TaqMan quantitative HCV assay showed over a range of 5 × 102 to 2 × 106 copies of HCV RNA in a clinical sample, which was comparable to other published HCV real-time PCR quantitative assays (15-17). TaqMan HCV quantitative test exhibited good reproducibility for both triplicate assays and independent tests. As expected, the intra-assay CV was lower than the inter-assay CV. The probe sequence was chosen so that it would hybridize to a sequence within its target amplicon conserved among most clinical types. The primers and probe designed for this assay are specific for HCV and do not contain any perfect match sequences for any other virus, bacteria or genomic DNA. It has been reported that HCV RNA could be detected in peripheral blood mononuclear cells of patients with HCV infections (18, 19).
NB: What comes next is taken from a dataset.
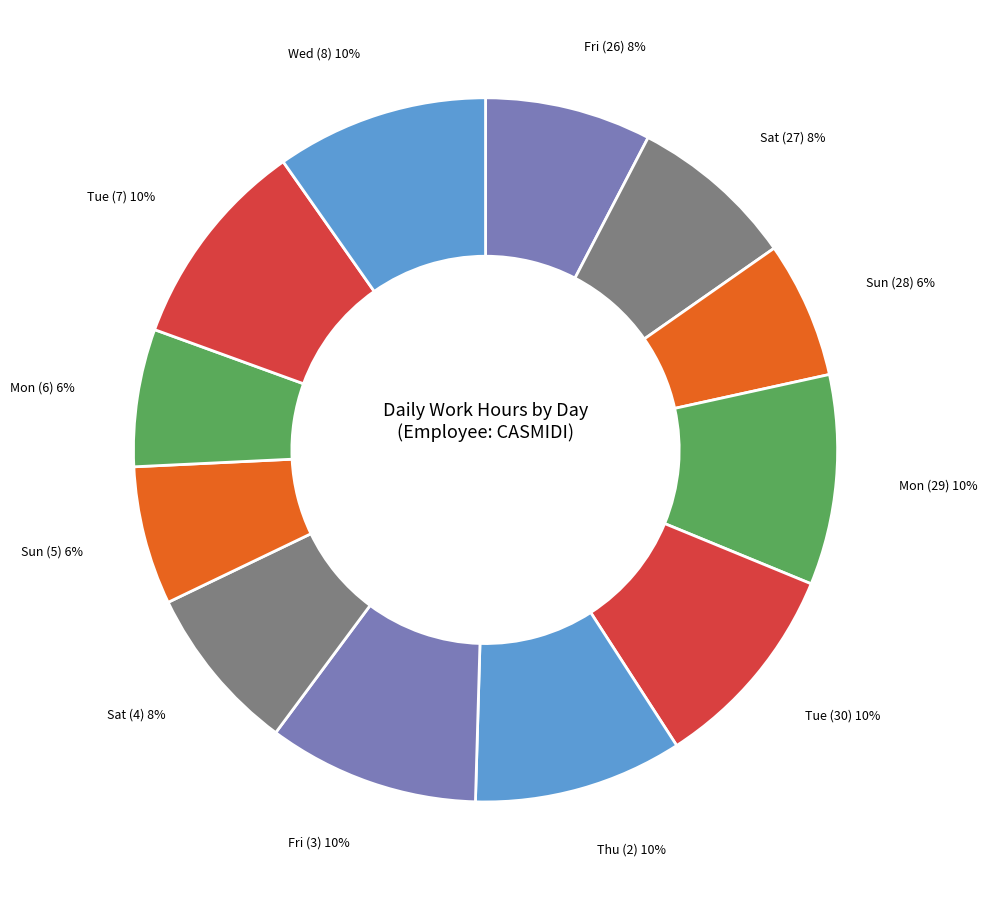

Is the sum of Wed (8) and Tue (7) greater than half?

No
In some patients, HCV RNA may persist in PBMCs even after sustained virologic response (SVR) to antiviral therapy (20). Thus, it is possible that infectious viral HCV RNA could not be cleared from PBMCs, rather than serum. Therefore, it may be a better marker of assessing HCV treatment failure or relapse. The developed TaqMan real time PCR was evaluated to determine the sensitivity of the assay for detection and quantification of HCV RNA in PBMCs of the same patients whose sera were tested for HCV-RNA. Simultaneously, HCV RNA was detected in freshly isolated peripheral blood mononuclear cells of patients as well as serum samples. However, copy number of HCV-RNA in PBMCs was lower than sera, which is still important when assessing virological response to treatment.
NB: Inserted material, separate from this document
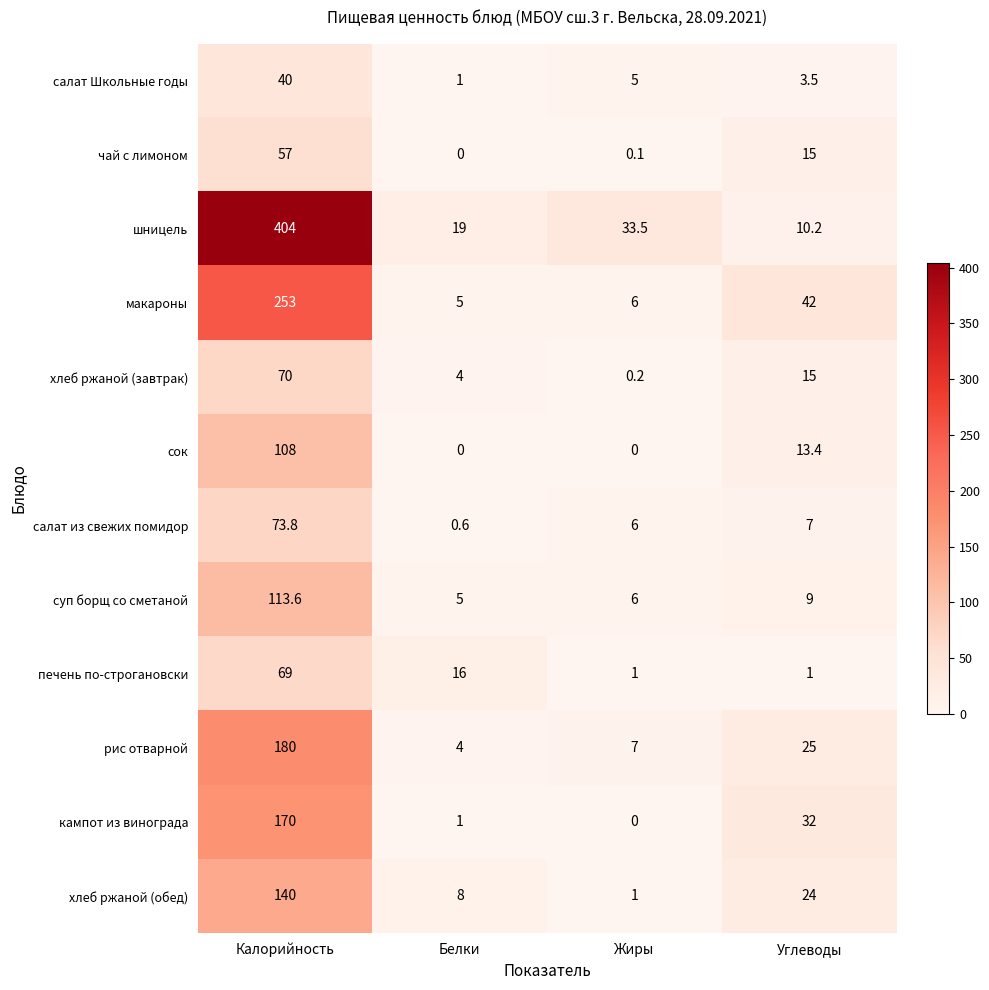

How many values in the салат Школьные годы series are below 5?

2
In conclusion, developed in-house TaqMan real time RT-PCR assay was able to detect and quantify HCV genotypes 1 - 4 prevailing in all geographical regions of Iran. The assay was quite sensitive for detection of low copies of HCV RNA in peripheral blood mononuclear cell and plasma samples, which is important when assessing virological response to treatment.